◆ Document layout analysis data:
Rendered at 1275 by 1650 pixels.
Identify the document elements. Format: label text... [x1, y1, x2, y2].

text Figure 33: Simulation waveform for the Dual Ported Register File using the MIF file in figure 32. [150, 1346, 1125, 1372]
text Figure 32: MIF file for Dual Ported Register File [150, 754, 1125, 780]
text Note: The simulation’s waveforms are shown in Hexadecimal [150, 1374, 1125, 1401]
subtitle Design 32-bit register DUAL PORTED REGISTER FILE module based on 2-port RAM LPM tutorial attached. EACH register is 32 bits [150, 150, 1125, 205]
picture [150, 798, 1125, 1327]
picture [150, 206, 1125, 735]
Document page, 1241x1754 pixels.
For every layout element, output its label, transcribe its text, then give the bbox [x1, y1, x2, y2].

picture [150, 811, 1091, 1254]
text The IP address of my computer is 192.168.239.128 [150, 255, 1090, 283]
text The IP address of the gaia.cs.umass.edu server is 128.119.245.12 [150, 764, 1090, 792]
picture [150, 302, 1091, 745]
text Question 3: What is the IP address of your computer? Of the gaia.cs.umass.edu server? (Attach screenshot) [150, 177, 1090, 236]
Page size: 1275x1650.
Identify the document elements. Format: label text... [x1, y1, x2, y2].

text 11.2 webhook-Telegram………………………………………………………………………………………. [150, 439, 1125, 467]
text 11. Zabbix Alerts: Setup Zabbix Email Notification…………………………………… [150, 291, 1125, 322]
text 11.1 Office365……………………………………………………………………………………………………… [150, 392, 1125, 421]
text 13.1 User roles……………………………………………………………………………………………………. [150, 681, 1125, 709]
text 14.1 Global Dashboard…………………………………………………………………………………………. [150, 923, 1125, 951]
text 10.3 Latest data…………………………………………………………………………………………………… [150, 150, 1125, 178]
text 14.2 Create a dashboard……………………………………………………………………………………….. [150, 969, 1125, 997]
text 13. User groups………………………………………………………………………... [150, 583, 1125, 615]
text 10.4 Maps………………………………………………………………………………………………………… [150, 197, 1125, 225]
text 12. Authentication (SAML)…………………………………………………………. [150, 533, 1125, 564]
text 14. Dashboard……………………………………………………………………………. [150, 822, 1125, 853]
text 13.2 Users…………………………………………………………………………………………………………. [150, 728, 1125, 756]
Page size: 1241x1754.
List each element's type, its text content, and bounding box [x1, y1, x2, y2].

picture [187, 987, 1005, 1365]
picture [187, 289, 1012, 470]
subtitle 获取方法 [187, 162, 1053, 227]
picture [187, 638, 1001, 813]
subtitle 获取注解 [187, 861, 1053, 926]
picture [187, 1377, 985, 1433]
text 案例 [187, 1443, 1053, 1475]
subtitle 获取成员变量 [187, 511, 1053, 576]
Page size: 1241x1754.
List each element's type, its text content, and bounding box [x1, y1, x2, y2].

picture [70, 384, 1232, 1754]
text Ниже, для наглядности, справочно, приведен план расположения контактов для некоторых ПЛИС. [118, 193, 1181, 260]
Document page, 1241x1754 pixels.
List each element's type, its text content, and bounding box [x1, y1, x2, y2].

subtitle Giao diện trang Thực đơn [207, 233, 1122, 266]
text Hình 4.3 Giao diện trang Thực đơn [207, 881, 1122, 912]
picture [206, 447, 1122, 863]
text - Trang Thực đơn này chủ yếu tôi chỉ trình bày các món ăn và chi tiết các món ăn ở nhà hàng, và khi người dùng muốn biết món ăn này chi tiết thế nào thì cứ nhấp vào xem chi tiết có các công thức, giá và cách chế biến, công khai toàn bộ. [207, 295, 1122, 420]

◆ EXERCISE DESCRIPTION:
Write the records out once more. Change nothing.

◆ WRITTEN SOLUTION:
Rendered at 1275 by 1650 pixels.
Identify the document elements. Format: label text... [x1, y1, x2, y2].

text Figure 33: Simulation waveform for the Dual Ported Register File using the MIF file in figure 32. [150, 1346, 1125, 1372]
text Figure 32: MIF file for Dual Ported Register File [150, 754, 1125, 780]
text Note: The simulation’s waveforms are shown in Hexadecimal [150, 1374, 1125, 1401]
subtitle Design 32-bit register DUAL PORTED REGISTER FILE module based on 2-port RAM LPM tutorial attached. EACH register is 32 bits [150, 150, 1125, 205]
picture [150, 798, 1125, 1327]
picture [150, 206, 1125, 735]
Document page, 1241x1754 pixels.
For every layout element, output its label, transcribe its text, then give the bbox [x1, y1, x2, y2].

picture [150, 811, 1091, 1254]
text The IP address of my computer is 192.168.239.128 [150, 255, 1090, 283]
text The IP address of the gaia.cs.umass.edu server is 128.119.245.12 [150, 764, 1090, 792]
picture [150, 302, 1091, 745]
text Question 3: What is the IP address of your computer? Of the gaia.cs.umass.edu server? (Attach screenshot) [150, 177, 1090, 236]
Page size: 1275x1650.
Identify the document elements. Format: label text... [x1, y1, x2, y2].

text 11.2 webhook-Telegram………………………………………………………………………………………. [150, 439, 1125, 467]
text 11. Zabbix Alerts: Setup Zabbix Email Notification…………………………………… [150, 291, 1125, 322]
text 11.1 Office365……………………………………………………………………………………………………… [150, 392, 1125, 421]
text 13.1 User roles……………………………………………………………………………………………………. [150, 681, 1125, 709]
text 14.1 Global Dashboard…………………………………………………………………………………………. [150, 923, 1125, 951]
text 10.3 Latest data…………………………………………………………………………………………………… [150, 150, 1125, 178]
text 14.2 Create a dashboard……………………………………………………………………………………….. [150, 969, 1125, 997]
text 13. User groups………………………………………………………………………... [150, 583, 1125, 615]
text 10.4 Maps………………………………………………………………………………………………………… [150, 197, 1125, 225]
text 12. Authentication (SAML)…………………………………………………………. [150, 533, 1125, 564]
text 14. Dashboard……………………………………………………………………………. [150, 822, 1125, 853]
text 13.2 Users…………………………………………………………………………………………………………. [150, 728, 1125, 756]
Page size: 1241x1754.
List each element's type, its text content, and bounding box [x1, y1, x2, y2].

picture [187, 987, 1005, 1365]
picture [187, 289, 1012, 470]
subtitle 获取方法 [187, 162, 1053, 227]
picture [187, 638, 1001, 813]
subtitle 获取注解 [187, 861, 1053, 926]
picture [187, 1377, 985, 1433]
text 案例 [187, 1443, 1053, 1475]
subtitle 获取成员变量 [187, 511, 1053, 576]
Page size: 1241x1754.
List each element's type, its text content, and bounding box [x1, y1, x2, y2].

picture [70, 384, 1232, 1754]
text Ниже, для наглядности, справочно, приведен план расположения контактов для некоторых ПЛИС. [118, 193, 1181, 260]
Document page, 1241x1754 pixels.
List each element's type, its text content, and bounding box [x1, y1, x2, y2].

subtitle Giao diện trang Thực đơn [207, 233, 1122, 266]
text Hình 4.3 Giao diện trang Thực đơn [207, 881, 1122, 912]
picture [206, 447, 1122, 863]
text - Trang Thực đơn này chủ yếu tôi chỉ trình bày các món ăn và chi tiết các món ăn ở nhà hàng, và khi người dùng muốn biết món ăn này chi tiết thế nào thì cứ nhấp vào xem chi tiết có các công thức, giá và cách chế biến, công khai toàn bộ. [207, 295, 1122, 420]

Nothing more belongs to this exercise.